Well, I don't have depth of knowledge to really judge the veracity of the claim, but if anything it is at least an interesting anecdote. It interests me personally, not because it necessarily proves anything about "Dixie," but because it adds to the idea that some minstrel songs were known or at least *believed* to be derived from Black worksongs--in the 1860s.

1869. ["Editorial Miscellany."] _Scott's Monthly Magazine_ 7(6): 478.

//
The Memphis Post gives the following as the origin of the now nationalized air of "Dixie:"

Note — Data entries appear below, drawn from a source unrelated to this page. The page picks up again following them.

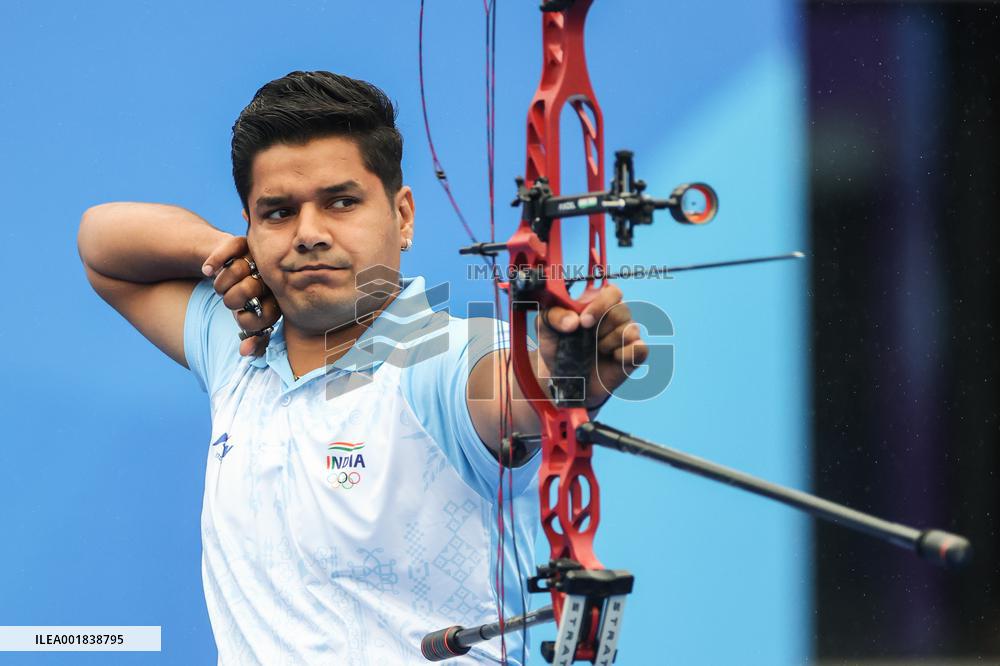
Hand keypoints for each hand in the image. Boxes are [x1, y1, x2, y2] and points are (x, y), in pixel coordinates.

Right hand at [201, 236, 280, 356]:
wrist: (231, 263)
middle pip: (248, 290)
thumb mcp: (250, 317)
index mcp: (278, 297)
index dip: (248, 320)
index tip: (238, 318)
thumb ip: (253, 338)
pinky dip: (214, 260)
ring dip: (221, 282)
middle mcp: (272, 276)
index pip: (267, 314)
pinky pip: (228, 248)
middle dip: (232, 299)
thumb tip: (245, 352)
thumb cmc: (244, 297)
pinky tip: (206, 270)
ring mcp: (258, 256)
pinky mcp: (243, 241)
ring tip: (219, 285)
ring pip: (237, 270)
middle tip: (228, 299)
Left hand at [538, 284, 646, 409]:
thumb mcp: (546, 328)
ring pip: (630, 330)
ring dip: (608, 342)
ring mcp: (626, 335)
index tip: (584, 321)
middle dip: (602, 327)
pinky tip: (612, 358)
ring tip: (596, 350)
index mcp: (597, 303)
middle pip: (622, 310)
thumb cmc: (558, 347)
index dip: (601, 304)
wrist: (564, 379)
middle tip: (588, 338)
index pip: (612, 292)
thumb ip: (553, 316)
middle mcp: (615, 316)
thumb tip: (572, 321)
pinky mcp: (634, 354)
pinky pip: (640, 348)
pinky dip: (625, 354)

"In the first place, the song and chorus of 'Dixie,' was composed and arranged by Dan. Emmet, a member of a traveling minstrel party, who, while at Mobile in the winter of 1847-8, heard some negro laborers singing on the levee while loading a steamboat with cotton. The thought struck Dan. that, with a little change of measure, it could be made a good song 'walk around,' which generally winds up a negro minstrel concert. Dan. arranged it and produced it. It became a success, and was sung aud played all over the country by all the bands.

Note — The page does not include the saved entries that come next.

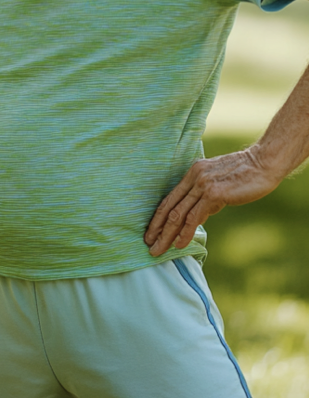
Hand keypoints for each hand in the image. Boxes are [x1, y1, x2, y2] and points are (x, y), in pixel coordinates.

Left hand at [144, 149, 280, 256]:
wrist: (263, 162)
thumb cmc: (245, 174)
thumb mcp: (219, 181)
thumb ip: (206, 195)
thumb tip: (198, 214)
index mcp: (192, 173)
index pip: (170, 198)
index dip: (158, 216)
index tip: (151, 231)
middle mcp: (193, 178)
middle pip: (169, 207)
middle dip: (156, 228)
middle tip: (147, 244)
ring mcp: (202, 185)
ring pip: (178, 214)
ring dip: (166, 235)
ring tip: (158, 249)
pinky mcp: (214, 194)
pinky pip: (194, 217)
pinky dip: (185, 233)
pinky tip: (179, 245)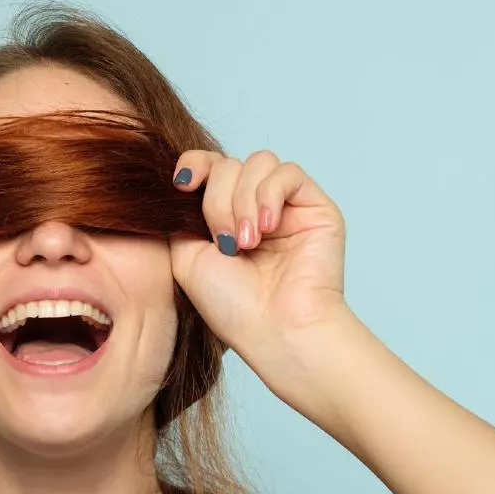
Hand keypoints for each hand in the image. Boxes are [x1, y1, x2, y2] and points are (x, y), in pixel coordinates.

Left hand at [169, 150, 348, 365]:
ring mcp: (284, 206)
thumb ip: (181, 213)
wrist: (274, 330)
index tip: (182, 185)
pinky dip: (270, 195)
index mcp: (221, 216)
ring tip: (248, 242)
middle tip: (227, 243)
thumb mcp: (185, 255)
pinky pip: (288, 172)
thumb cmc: (231, 305)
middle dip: (218, 201)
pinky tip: (268, 228)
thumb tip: (179, 178)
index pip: (208, 165)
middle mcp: (252, 207)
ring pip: (257, 163)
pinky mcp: (315, 207)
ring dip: (244, 201)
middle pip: (228, 164)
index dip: (194, 164)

"In the spring of 1861, Mrs. John Wood came to New Orleans to play an engagement at the Varieties Theater. During the time, she appeared in Brougham's burlesque of Pocahontas. At the first rehearsal ot the piece everything went well till near the close of the second act; Tom McDonough (now agent for the Lefflngwell), the prompter, got up a Zouave march and drill by 22 ladies, led by Susan Deniu. Everything run smooth' but the music for the march could not be fixed upon. Carlo Patti was leader of the orchestra and he tried several marches, but none suited McDonough—one was too slow, another was too tame, another not enough spirit. At length Patti struck up the negro air of ' Dixie.' 'That will do, Patti—the very thing,' said Tom, and 'Dixie' was played, and the march gone through with, and the chorus by all the characters. At night it received a double encore, and Pocahontas had a 'run,' and from that time out the streets and parlors rang with 'Dixie.' The war broke out that spring, and the military bands took it up, and 'Dixie' became to the South what the Marseillaise Hyms was to the French. And that's how 'Dixie' became the popular war song of the South."